House Committee on Ways and Means Chairman Joey Sarte Salceda said in a statement that the privatization of the NAIA can help the incoming Marcos government to offset the fiscal impacts of Covid-19.
Salceda has urged the next administration to privatize the NAIA and some parts of Manila Bay as a means to raise P500 billion to pay for its debts.
“Let me clarify: I don’t mean just an outright sale, if the incoming President is uncomfortable with disposing government properties,” the lawmaker said. “We can adopt the New Clark City approach of master-planning in the area, profiting from the sale of development rights, rental income, appreciating value due to new business activity and other non-sale means.”
Salceda further explained that the NAIA sits on 625 hectares, “double the size of Bonifacio Global City (BGC).”
“So, there’s plenty of potential for value creation there.”
According to the lawmaker, the government can master-plan it so that there is space for worker in-city housing, parks, public transport and public spaces.
“A study done on the matter five years ago estimated multiplier effects of redevelopment to be as much as P5.4 trillion in economic value. The land, of course, costs around P400 billion,” added Salceda, citing the proposal of San Miguel Corp. for the closure and redevelopment of the airport.
Earlier, Finance Secretary Carlos G. Dominguez III said he is open to selling the NAIA to raise the much-needed revenues to help pay for debts the government incurred after it imposed lockdown measures against Covid-19.
While the privatization of government assets was not listed in the Department of Finance’s (DOF) proposed fiscal consolidation and resource mobilization plan for the incoming administration, Dominguez said selling NAIA is possible but they have to ensure first the development of alternative international airports.
SALCEDA further said that decommissioning the airport for redevelopment will allow the government to open new “North-South” and “East-West” connections in the National Capital Region (NCR).
“You can now basically connect BGC and Manila Bay via an east-west BRT or rail route.
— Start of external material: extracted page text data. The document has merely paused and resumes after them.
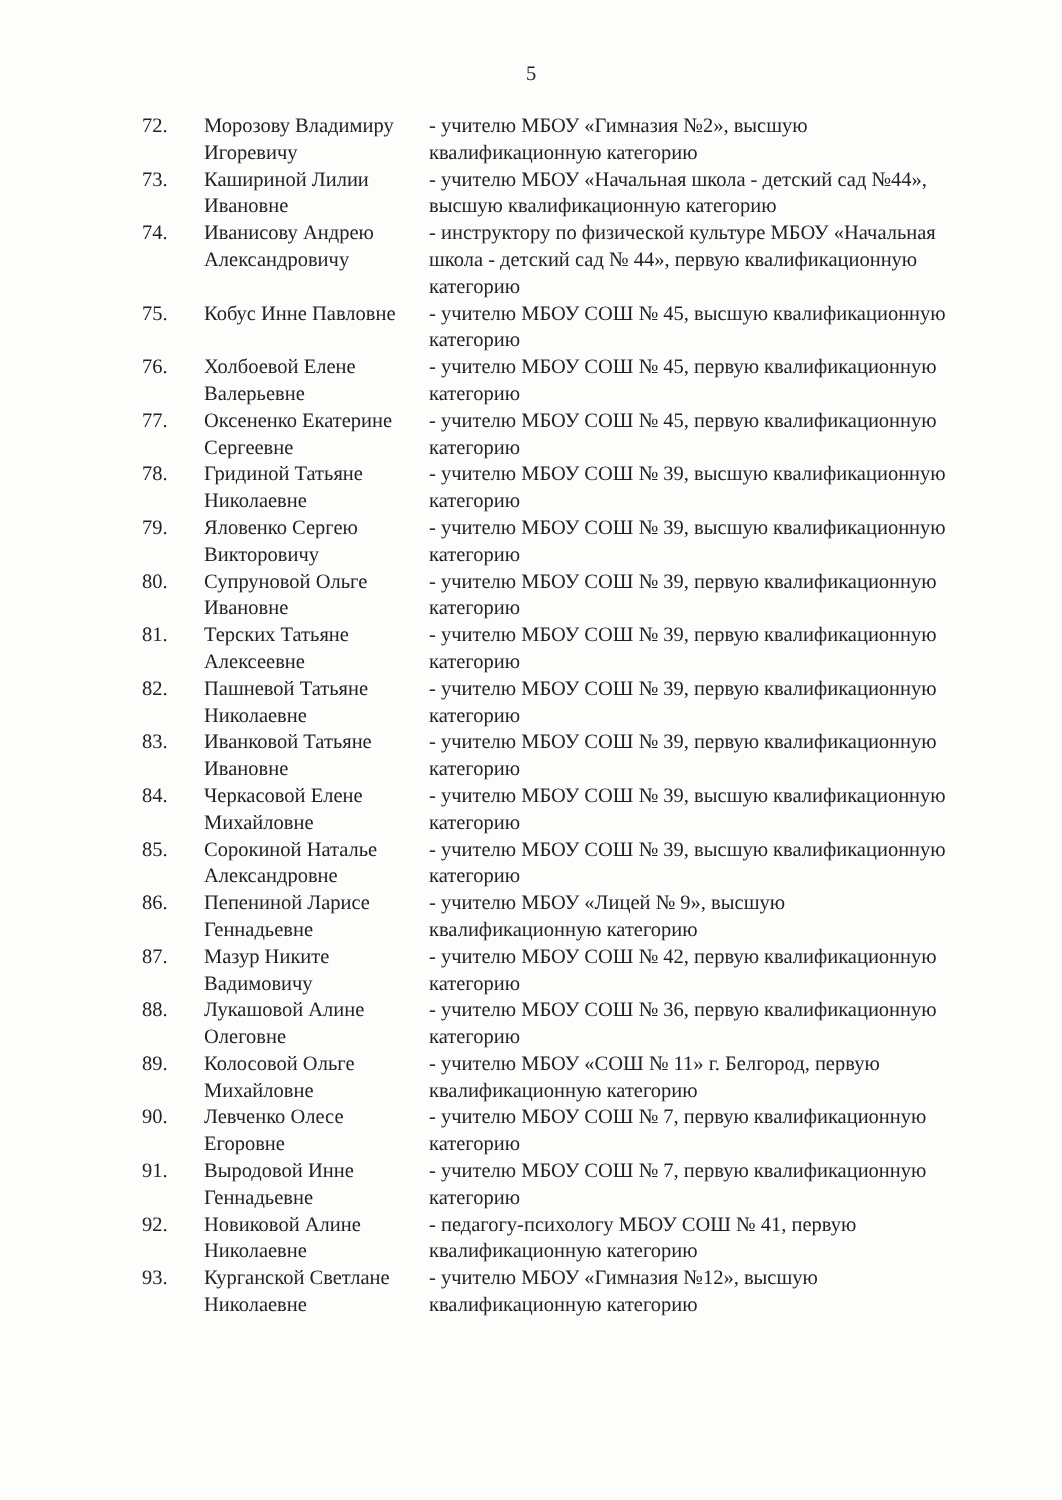5
| 72. | Морозову Владимиру Игоревичу | - учителю МБОУ «Гимназия №2», высшую квалификационную категорию |
| 73. | Кашириной Лилии Ивановне | - учителю МБОУ «Начальная школа - детский сад №44», высшую квалификационную категорию |
| 74. | Иванисову Андрею Александровичу | - инструктору по физической культуре МБОУ «Начальная школа - детский сад № 44», первую квалификационную категорию |
| 75. | Кобус Инне Павловне | - учителю МБОУ СОШ № 45, высшую квалификационную категорию |
| 76. | Холбоевой Елене Валерьевне | - учителю МБОУ СОШ № 45, первую квалификационную категорию |
| 77. | Оксененко Екатерине Сергеевне | - учителю МБОУ СОШ № 45, первую квалификационную категорию |
| 78. | Гридиной Татьяне Николаевне | - учителю МБОУ СОШ № 39, высшую квалификационную категорию |
| 79. | Яловенко Сергею Викторовичу | - учителю МБОУ СОШ № 39, высшую квалификационную категорию |
| 80. | Супруновой Ольге Ивановне | - учителю МБОУ СОШ № 39, первую квалификационную категорию |
| 81. | Терских Татьяне Алексеевне | - учителю МБОУ СОШ № 39, первую квалификационную категорию |
| 82. | Пашневой Татьяне Николаевне | - учителю МБОУ СОШ № 39, первую квалификационную категорию |
| 83. | Иванковой Татьяне Ивановне | - учителю МБОУ СОШ № 39, первую квалификационную категорию |
| 84. | Черкасовой Елене Михайловне | - учителю МБОУ СОШ № 39, высшую квалификационную категорию |
| 85. | Сорокиной Наталье Александровне | - учителю МБОУ СОШ № 39, высшую квалификационную категорию |
| 86. | Пепениной Ларисе Геннадьевне | - учителю МБОУ «Лицей № 9», высшую квалификационную категорию |
| 87. | Мазур Никите Вадимовичу | - учителю МБОУ СОШ № 42, первую квалификационную категорию |
| 88. | Лукашовой Алине Олеговне | - учителю МБОУ СОШ № 36, первую квалификационную категорию |
| 89. | Колосовой Ольге Михайловне | - учителю МБОУ «СОШ № 11» г. Белгород, первую квалификационную категорию |
| 90. | Левченко Олесе Егоровне | - учителю МБОУ СОШ № 7, первую квалификационную категорию |
| 91. | Выродовой Инне Геннадьевне | - учителю МБОУ СОШ № 7, первую квалификационную категорию |
| 92. | Новиковой Алине Николаевне | - педагогу-психологу МБОУ СОШ № 41, первую квалификационную категорию |
| 93. | Курганской Светлане Николаевне | - учителю МБОУ «Гимназия №12», высшую квалификационную категорию |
It would also allow you to connect Taft Avenue with C-5 [Circumferential Road 5] directly and we can again establish a BRT [Bus Rapid Transit] route to connect that area to the LRT 1 [Light Rail Transit Line 1]. Look at NCR’s map. The shape of NCR is like a bottleneck and NAIA is like a clog in the bottleneck,” he explained.
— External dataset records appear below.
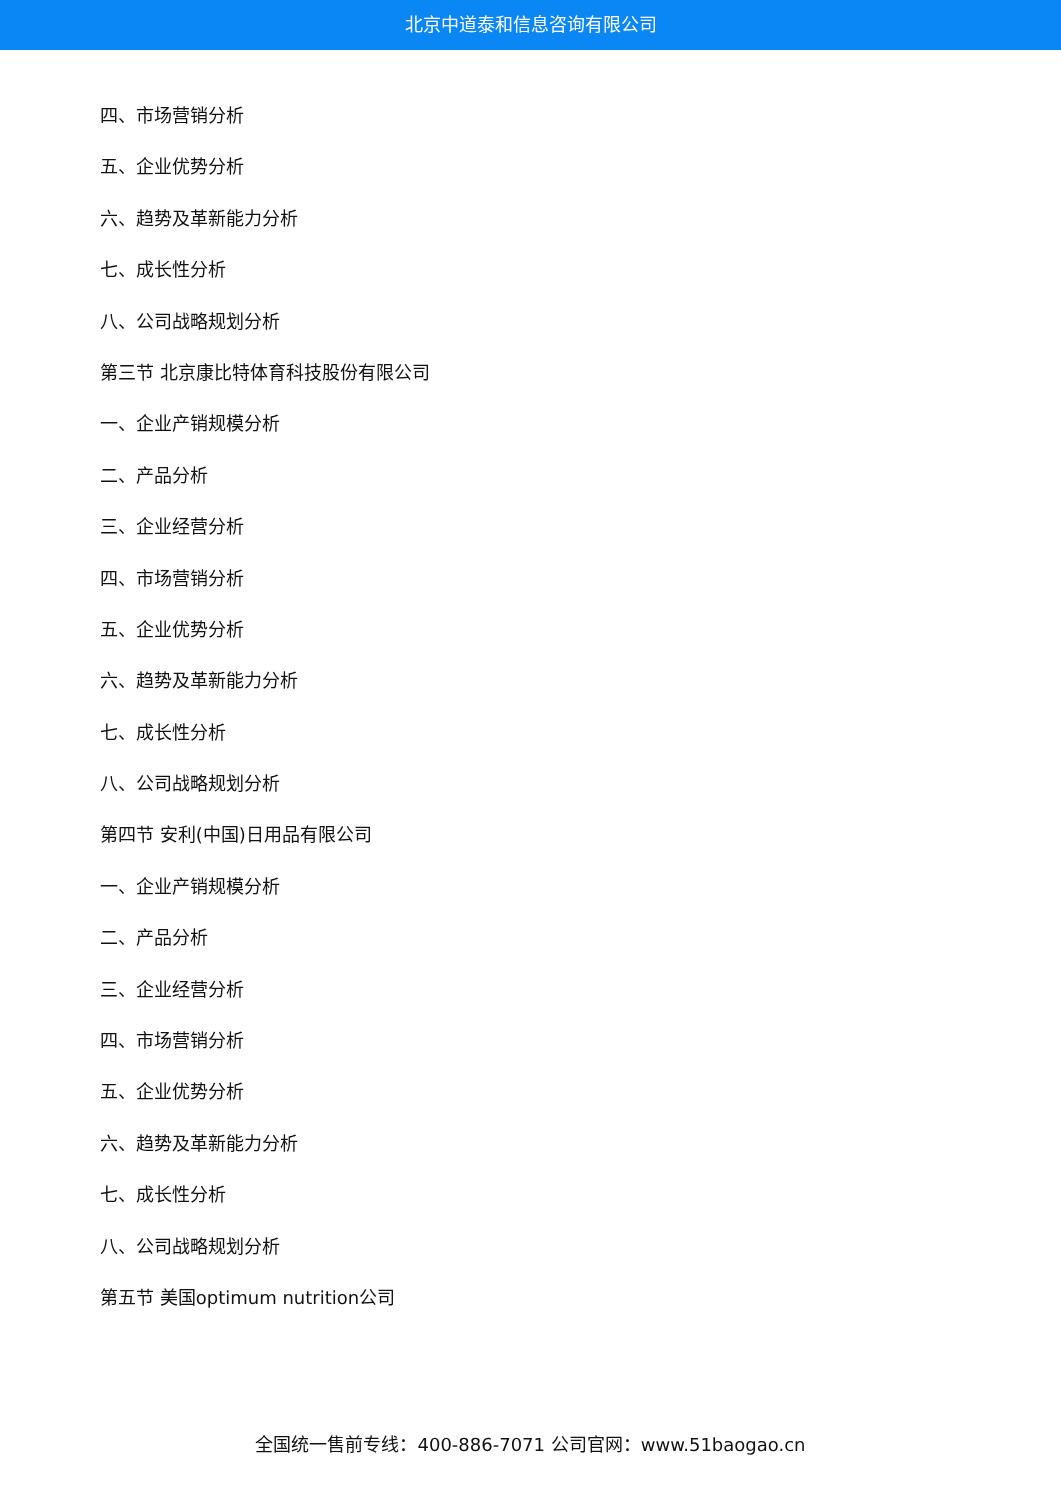北京中道泰和信息咨询有限公司
四、市场营销分析
五、企业优势分析
六、趋势及革新能力分析
七、成长性分析
八、公司战略规划分析
第三节 北京康比特体育科技股份有限公司
一、企业产销规模分析
二、产品分析
三、企业经营分析
四、市场营销分析
五、企业优势分析
六、趋势及革新能力分析
七、成长性分析
八、公司战略规划分析
第四节 安利(中国)日用品有限公司
一、企业产销规模分析
二、产品分析
三、企业经营分析
四、市场营销分析
五、企业优势分析
六、趋势及革新能力分析
七、成长性分析
八、公司战略规划分析
第五节 美国optimum nutrition公司
全国统一售前专线：400-886-7071 公司官网：www.51baogao.cn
Salceda, however, said that the redevelopment of the NAIA should be complemented with the completion of the North-South Commuter Rail project, as air traffic will be diverted to the Bulacan Airport and to Clark.
“The immediate need, of course, is to have some way for people in places like Batangas or Laguna to have easy access to the new airports in Central Luzon. Otherwise, they lose out,” Salceda said. “So, you want the North-South commuter rail to be finished as we redevelop NAIA. That ensures that the South of Manila area has access to international airports.”
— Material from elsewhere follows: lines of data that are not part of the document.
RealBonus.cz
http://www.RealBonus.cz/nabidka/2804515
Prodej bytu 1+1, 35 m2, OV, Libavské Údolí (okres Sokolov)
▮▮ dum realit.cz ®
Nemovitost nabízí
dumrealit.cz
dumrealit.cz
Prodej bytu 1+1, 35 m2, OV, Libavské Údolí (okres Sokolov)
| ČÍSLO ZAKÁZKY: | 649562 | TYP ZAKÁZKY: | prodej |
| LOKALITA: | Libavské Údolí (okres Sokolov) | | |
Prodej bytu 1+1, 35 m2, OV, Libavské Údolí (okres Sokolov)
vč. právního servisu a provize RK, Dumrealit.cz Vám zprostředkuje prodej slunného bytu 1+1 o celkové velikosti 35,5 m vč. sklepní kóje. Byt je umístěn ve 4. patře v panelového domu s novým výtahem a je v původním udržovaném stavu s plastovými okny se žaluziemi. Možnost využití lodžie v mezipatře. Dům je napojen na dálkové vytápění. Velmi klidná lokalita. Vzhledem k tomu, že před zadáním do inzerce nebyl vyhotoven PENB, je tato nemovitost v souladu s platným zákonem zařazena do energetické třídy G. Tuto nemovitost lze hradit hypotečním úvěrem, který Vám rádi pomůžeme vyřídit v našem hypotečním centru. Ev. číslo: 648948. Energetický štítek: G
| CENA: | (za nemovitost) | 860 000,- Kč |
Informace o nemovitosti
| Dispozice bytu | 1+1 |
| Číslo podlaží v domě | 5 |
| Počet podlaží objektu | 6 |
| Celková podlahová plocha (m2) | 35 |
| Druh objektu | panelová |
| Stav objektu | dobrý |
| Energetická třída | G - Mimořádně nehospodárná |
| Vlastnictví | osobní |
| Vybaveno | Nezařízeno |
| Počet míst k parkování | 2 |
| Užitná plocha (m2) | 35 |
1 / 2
According to the lawmaker, government must also need to complete the “Bicol Express, the PNR South Long Haul project, because that will allow people from Quezon and Camarines Norte to choose between going to Central Luzon or using the Bicol International Airport as their airport for use.”
“But basically, completing these rail projects will ensure that NAIA redevelopment plays a larger role in NCR decongestion,” Salceda added.
SALCEDA also suggested the creation of the “Mega Manila Development Council” as a means to connect the development of what he calls the “North of Manila Growth Corridor” and the “South of Manila Growth Corridor.”
“The MMDA (Metro Manila Development Authority) is no longer enough to plan development in the area. You need the governors of Pampanga, Rizal, Cavite, Laguna and Bulacan talking to each other and the MMDA about decongesting the NCR and planning transport and commerce between these areas better,” he said.
“I think President Marcos can create the body by Executive Order and he can designate a Presidential Adviser for Mega Manila Development as their liaison to Malacañang. Marcos knows well that a convergence strategy is a good way to plan development for these areas, because it was during the time of his father that we had a Metro Manila Governor Imelda Marcos,” Salceda said.
“And, if we are to be fair in our assessment of development planning, former President Marcos’s concept of unified development in NCR, through the Metro Manila Commission with its own commissioner for planning under Presidential Decree 824, was probably and still is the correct approach to developing our main urban area. It’s just that we have to extend it, since development has now exceeded NCR’s borders,” he added.